▸ Required action: Go line by line through the data below, counting each one that has "sans", and give the final count only.

▸ Input data:
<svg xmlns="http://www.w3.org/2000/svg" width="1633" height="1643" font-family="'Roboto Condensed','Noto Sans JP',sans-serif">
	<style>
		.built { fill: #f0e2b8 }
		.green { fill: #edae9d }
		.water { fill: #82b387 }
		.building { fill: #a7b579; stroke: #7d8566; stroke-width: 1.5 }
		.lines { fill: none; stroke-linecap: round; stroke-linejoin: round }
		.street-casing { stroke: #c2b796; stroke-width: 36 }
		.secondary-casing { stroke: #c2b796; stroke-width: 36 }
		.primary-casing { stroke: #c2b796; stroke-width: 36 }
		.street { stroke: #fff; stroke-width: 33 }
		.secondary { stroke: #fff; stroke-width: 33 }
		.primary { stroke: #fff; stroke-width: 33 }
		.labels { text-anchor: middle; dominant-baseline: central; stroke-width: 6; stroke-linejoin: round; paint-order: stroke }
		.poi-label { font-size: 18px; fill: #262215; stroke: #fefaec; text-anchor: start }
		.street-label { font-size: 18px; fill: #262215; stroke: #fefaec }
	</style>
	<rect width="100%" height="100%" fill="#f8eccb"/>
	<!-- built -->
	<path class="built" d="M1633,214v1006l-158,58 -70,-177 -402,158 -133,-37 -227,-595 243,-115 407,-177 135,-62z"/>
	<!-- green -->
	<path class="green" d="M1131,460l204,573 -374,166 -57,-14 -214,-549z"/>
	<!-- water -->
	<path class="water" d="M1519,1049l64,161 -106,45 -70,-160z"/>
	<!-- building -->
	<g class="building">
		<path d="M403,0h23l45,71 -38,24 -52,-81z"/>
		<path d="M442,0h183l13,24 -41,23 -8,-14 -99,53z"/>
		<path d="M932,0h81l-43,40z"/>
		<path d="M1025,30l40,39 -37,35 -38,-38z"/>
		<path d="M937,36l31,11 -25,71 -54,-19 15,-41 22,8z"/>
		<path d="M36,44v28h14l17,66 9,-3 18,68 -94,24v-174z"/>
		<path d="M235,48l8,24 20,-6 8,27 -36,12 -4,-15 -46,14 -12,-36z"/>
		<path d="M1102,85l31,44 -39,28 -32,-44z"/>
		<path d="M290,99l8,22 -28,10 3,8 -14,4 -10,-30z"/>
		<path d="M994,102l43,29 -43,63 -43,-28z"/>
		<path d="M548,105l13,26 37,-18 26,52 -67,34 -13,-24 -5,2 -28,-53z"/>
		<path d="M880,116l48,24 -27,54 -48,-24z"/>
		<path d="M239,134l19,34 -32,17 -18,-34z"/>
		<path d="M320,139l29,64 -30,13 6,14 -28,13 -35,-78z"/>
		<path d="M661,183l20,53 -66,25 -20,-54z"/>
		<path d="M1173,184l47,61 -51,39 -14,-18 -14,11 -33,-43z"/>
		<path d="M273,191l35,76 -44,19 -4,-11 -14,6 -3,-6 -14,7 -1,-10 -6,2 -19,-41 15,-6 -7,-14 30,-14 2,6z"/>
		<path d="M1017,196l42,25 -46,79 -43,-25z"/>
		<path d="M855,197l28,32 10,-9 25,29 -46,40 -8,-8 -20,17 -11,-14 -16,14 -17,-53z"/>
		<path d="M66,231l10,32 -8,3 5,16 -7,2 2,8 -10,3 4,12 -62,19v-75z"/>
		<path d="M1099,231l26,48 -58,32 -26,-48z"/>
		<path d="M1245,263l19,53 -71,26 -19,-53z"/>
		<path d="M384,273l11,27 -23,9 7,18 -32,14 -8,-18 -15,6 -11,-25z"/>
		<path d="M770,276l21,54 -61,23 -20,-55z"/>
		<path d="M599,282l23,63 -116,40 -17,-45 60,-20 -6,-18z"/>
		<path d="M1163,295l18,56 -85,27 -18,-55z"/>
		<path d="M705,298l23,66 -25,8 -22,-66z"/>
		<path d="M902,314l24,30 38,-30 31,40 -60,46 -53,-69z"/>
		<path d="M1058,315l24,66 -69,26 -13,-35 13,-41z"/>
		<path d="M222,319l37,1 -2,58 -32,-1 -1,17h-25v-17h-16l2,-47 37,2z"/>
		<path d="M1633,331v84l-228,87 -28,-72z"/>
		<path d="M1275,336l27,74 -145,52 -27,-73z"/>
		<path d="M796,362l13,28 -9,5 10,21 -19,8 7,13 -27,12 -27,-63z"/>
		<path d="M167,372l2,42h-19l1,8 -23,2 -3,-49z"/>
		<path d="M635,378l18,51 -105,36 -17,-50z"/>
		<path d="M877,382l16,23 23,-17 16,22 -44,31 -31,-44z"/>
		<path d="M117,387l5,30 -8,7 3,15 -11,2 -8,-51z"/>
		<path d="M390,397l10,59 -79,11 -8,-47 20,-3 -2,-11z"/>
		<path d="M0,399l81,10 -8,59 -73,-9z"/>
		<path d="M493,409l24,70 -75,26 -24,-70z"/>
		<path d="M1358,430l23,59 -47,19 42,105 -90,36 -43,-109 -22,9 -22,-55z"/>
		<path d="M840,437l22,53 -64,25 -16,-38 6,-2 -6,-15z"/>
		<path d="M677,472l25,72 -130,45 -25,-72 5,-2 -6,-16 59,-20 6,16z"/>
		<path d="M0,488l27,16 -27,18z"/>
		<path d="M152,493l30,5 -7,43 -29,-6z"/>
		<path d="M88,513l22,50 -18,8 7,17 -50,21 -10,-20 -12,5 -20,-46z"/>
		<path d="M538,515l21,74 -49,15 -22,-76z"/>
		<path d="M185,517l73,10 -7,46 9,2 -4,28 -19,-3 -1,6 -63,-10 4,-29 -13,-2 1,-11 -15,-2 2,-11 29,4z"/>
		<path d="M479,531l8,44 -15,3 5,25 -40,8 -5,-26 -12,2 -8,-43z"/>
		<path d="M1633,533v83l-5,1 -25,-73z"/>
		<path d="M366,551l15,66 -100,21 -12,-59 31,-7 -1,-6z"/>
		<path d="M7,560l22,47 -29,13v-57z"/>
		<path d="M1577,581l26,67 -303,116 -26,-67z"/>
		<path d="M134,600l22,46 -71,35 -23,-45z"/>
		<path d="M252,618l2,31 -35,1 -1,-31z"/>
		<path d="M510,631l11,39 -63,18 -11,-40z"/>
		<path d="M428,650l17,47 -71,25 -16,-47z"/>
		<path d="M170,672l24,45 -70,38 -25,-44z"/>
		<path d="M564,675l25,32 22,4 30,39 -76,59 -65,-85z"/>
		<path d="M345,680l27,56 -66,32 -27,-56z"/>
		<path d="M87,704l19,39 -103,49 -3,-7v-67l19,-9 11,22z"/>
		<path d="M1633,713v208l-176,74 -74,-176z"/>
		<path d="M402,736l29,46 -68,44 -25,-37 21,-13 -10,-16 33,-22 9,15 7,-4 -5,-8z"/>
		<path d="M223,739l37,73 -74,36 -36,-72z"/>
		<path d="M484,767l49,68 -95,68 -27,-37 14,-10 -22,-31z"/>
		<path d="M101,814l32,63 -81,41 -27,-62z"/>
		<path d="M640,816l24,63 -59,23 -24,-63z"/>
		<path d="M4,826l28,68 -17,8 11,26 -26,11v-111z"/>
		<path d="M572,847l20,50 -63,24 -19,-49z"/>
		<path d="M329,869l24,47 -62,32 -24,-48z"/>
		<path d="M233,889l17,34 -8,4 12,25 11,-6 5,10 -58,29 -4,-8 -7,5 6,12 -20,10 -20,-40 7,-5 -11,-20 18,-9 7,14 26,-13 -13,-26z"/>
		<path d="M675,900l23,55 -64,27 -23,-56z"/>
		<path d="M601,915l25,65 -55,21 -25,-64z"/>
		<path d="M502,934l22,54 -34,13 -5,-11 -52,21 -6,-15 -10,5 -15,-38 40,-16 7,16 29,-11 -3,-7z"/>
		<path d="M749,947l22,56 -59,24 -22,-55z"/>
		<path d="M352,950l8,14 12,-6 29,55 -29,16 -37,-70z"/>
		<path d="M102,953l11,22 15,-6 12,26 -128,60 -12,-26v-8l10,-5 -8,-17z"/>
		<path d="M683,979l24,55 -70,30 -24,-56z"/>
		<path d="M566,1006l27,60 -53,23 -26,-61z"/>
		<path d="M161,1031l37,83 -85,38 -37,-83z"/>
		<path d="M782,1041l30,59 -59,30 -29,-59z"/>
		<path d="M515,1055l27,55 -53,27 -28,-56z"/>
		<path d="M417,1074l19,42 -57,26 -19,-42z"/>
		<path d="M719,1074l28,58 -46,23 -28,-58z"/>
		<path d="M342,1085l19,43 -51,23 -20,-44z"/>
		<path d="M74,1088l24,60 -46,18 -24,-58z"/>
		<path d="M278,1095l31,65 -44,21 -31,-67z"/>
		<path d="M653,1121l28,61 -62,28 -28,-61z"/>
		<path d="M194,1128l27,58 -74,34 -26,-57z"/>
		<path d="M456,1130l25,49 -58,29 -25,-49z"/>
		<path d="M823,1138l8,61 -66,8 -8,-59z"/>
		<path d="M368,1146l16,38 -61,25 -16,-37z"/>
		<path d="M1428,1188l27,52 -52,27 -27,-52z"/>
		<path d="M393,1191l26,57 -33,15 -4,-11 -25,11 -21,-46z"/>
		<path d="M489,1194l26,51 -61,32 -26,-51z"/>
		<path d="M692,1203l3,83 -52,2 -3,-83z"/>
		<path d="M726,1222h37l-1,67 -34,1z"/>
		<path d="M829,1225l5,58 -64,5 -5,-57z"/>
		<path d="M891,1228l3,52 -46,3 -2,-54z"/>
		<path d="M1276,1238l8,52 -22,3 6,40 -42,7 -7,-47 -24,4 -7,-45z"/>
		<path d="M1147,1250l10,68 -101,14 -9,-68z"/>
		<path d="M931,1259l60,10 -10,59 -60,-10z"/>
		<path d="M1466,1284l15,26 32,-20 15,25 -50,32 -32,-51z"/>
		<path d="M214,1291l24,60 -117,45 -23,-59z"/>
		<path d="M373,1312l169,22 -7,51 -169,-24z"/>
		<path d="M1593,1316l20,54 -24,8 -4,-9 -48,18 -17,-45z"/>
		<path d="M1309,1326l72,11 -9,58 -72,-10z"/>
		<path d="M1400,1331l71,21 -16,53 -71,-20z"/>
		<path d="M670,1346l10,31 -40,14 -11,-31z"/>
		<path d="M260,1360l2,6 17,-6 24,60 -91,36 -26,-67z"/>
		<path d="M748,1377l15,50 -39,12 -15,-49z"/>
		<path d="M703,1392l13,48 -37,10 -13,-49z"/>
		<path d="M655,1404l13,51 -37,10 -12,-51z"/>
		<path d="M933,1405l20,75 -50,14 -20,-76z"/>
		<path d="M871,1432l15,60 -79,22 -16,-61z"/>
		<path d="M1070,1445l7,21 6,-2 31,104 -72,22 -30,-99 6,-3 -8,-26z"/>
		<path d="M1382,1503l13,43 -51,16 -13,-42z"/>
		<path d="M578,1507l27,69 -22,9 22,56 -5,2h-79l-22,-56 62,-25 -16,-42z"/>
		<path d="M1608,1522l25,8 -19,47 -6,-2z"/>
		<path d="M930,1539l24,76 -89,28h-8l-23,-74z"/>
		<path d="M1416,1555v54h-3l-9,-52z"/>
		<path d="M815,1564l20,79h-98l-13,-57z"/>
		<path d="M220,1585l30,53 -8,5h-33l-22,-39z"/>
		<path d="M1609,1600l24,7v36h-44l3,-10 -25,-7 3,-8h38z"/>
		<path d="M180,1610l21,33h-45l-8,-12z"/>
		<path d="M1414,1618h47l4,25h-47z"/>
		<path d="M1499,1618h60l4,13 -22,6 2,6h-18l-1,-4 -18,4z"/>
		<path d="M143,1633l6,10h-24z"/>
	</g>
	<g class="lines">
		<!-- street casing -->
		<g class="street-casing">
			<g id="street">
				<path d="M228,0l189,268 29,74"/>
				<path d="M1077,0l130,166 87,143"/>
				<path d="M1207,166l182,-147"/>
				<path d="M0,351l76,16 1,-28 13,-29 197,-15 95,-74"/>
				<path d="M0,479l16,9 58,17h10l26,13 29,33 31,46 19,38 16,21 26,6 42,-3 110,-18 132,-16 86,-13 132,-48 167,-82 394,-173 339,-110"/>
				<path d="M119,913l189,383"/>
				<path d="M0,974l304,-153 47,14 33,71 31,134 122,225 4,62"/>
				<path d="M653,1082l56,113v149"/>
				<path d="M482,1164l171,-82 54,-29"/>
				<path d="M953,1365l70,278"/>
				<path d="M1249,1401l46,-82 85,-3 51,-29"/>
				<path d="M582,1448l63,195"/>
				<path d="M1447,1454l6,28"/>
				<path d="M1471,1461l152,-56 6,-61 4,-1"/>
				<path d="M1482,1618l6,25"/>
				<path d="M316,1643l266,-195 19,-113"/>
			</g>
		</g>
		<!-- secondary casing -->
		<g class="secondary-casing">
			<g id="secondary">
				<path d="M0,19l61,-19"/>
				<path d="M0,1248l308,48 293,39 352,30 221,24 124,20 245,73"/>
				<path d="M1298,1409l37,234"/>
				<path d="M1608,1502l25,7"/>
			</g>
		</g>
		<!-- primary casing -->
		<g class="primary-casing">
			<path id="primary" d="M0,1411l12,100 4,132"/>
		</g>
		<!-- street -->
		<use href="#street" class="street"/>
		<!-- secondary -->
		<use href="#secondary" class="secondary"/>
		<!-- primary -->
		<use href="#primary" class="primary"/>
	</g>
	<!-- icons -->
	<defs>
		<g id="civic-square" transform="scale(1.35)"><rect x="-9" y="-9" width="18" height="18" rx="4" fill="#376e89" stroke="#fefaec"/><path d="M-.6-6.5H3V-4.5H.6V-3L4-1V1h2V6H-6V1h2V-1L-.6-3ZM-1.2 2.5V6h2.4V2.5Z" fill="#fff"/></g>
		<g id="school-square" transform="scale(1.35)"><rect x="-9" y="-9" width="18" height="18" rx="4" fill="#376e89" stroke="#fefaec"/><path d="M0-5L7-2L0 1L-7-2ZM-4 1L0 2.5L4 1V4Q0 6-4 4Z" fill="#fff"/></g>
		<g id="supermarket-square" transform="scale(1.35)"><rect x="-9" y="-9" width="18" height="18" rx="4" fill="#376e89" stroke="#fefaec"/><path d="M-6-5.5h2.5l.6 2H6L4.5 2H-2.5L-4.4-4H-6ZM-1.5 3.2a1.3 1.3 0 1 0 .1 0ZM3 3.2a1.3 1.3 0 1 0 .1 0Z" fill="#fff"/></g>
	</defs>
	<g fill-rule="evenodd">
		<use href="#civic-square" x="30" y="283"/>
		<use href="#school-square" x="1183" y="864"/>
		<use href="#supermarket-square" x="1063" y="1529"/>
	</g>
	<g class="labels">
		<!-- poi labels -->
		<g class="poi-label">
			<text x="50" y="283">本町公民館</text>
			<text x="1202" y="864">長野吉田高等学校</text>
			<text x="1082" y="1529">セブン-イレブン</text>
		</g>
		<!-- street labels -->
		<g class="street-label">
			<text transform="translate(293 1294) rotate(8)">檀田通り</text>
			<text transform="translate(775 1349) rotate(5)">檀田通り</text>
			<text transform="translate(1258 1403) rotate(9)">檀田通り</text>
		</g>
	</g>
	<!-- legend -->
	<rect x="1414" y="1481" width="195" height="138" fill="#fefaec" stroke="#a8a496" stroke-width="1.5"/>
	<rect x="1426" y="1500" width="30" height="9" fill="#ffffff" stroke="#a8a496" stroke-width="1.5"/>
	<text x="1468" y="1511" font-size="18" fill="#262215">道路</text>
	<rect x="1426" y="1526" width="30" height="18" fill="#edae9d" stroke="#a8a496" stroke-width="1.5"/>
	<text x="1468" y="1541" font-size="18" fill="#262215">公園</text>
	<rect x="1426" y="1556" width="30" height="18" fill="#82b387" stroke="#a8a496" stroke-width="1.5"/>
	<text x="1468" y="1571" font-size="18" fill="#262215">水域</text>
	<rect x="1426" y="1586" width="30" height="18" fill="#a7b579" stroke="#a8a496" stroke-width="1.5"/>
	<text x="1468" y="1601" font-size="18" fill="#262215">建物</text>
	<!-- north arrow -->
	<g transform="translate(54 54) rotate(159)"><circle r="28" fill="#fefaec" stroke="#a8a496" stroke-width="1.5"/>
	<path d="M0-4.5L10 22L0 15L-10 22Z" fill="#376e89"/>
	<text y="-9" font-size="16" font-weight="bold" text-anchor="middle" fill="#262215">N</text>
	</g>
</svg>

--

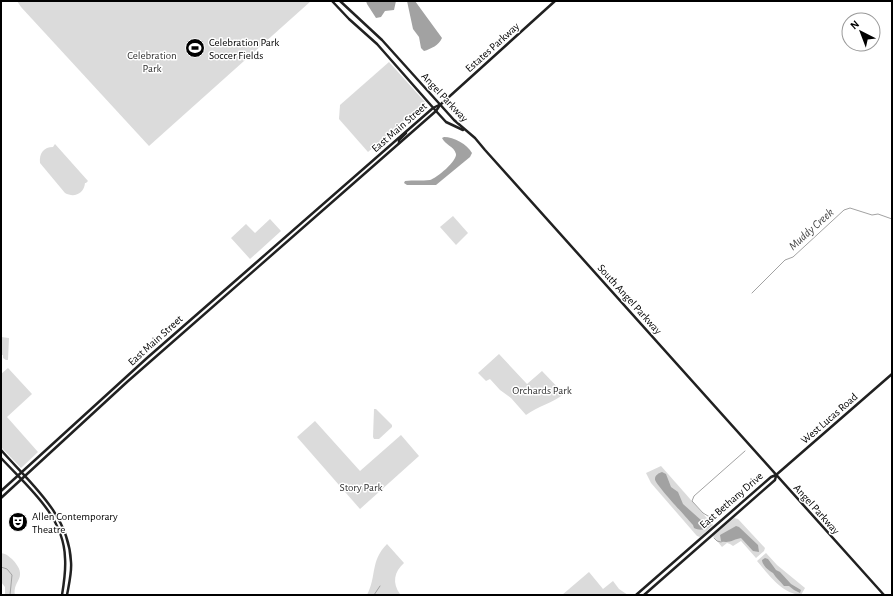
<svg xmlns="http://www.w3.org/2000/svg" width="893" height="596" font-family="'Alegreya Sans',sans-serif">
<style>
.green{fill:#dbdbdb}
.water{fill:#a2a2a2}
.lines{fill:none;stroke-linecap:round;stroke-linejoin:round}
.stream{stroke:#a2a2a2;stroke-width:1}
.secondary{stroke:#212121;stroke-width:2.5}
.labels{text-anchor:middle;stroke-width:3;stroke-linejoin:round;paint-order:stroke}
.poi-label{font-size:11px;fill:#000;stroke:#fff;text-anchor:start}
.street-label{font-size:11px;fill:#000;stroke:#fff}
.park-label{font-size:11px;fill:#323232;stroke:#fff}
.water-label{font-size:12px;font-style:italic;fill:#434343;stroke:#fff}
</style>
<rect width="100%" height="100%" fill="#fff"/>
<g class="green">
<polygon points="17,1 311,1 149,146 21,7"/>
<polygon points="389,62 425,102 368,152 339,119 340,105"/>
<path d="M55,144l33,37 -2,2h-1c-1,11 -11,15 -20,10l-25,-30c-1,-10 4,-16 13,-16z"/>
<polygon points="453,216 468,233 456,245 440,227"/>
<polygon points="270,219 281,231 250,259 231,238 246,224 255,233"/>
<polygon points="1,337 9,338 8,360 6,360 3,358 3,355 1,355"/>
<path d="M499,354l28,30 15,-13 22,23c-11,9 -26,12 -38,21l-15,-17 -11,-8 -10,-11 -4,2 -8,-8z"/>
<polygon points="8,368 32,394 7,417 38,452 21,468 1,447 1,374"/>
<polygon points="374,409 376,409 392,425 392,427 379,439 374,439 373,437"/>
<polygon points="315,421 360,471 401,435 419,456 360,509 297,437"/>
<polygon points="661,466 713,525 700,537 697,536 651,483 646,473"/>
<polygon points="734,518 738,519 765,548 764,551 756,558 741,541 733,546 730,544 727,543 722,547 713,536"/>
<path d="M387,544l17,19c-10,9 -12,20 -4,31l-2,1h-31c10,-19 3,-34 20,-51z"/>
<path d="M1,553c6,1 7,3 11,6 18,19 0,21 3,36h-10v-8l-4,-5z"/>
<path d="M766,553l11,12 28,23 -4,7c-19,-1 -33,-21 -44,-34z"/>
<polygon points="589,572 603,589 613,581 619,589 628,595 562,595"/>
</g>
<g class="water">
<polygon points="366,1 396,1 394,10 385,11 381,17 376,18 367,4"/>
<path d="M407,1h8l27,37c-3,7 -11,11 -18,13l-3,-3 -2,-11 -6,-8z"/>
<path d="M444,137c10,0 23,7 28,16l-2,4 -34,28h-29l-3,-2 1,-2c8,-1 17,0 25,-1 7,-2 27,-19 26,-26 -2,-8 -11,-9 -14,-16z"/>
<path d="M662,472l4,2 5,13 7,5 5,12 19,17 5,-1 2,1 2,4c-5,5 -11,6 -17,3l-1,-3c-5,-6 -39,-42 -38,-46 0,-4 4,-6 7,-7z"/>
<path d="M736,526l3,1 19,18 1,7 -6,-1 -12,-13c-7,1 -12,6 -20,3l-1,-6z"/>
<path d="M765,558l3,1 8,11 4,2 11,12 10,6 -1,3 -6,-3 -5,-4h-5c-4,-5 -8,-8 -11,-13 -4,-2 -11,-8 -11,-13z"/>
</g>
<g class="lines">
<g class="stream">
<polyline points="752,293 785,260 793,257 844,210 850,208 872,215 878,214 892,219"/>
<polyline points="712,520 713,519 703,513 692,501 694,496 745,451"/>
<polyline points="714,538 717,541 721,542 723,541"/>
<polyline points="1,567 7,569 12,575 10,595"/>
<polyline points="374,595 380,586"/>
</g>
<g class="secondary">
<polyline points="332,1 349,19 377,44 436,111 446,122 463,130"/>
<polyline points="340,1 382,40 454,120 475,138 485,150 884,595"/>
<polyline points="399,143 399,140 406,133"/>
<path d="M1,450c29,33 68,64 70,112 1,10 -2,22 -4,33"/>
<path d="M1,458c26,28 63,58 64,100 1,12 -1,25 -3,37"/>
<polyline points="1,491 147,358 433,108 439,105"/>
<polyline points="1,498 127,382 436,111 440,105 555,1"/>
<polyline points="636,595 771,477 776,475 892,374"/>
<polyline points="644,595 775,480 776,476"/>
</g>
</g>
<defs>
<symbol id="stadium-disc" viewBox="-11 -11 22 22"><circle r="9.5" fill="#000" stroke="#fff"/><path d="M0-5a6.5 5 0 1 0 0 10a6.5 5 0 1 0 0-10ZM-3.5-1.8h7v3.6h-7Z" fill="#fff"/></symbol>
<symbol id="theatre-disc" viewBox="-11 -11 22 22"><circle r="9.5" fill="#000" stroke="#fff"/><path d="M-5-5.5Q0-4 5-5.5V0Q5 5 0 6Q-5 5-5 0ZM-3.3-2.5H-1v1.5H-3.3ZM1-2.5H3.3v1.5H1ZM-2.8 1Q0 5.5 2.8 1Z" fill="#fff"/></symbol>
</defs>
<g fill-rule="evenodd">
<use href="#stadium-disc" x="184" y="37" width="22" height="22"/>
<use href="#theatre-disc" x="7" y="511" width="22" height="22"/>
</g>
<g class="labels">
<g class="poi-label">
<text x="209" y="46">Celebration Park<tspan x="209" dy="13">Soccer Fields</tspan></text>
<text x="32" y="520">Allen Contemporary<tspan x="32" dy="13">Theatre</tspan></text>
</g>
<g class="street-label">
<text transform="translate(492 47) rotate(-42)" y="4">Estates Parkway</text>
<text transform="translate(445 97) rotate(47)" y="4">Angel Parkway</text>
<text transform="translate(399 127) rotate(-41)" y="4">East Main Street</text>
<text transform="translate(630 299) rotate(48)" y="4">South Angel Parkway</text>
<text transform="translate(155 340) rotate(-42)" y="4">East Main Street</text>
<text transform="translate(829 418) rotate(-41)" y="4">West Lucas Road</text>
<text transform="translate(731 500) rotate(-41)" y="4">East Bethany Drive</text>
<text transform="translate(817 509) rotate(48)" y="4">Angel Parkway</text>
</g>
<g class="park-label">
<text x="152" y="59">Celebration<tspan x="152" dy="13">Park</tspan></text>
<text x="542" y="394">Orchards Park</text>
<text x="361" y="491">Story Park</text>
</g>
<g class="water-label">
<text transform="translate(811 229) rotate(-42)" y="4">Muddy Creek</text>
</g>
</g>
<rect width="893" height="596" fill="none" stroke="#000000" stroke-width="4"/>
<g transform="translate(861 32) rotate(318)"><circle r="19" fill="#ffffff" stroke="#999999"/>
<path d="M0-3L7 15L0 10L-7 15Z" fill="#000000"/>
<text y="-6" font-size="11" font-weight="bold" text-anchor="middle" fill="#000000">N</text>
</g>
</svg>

▸ Output for this task: 2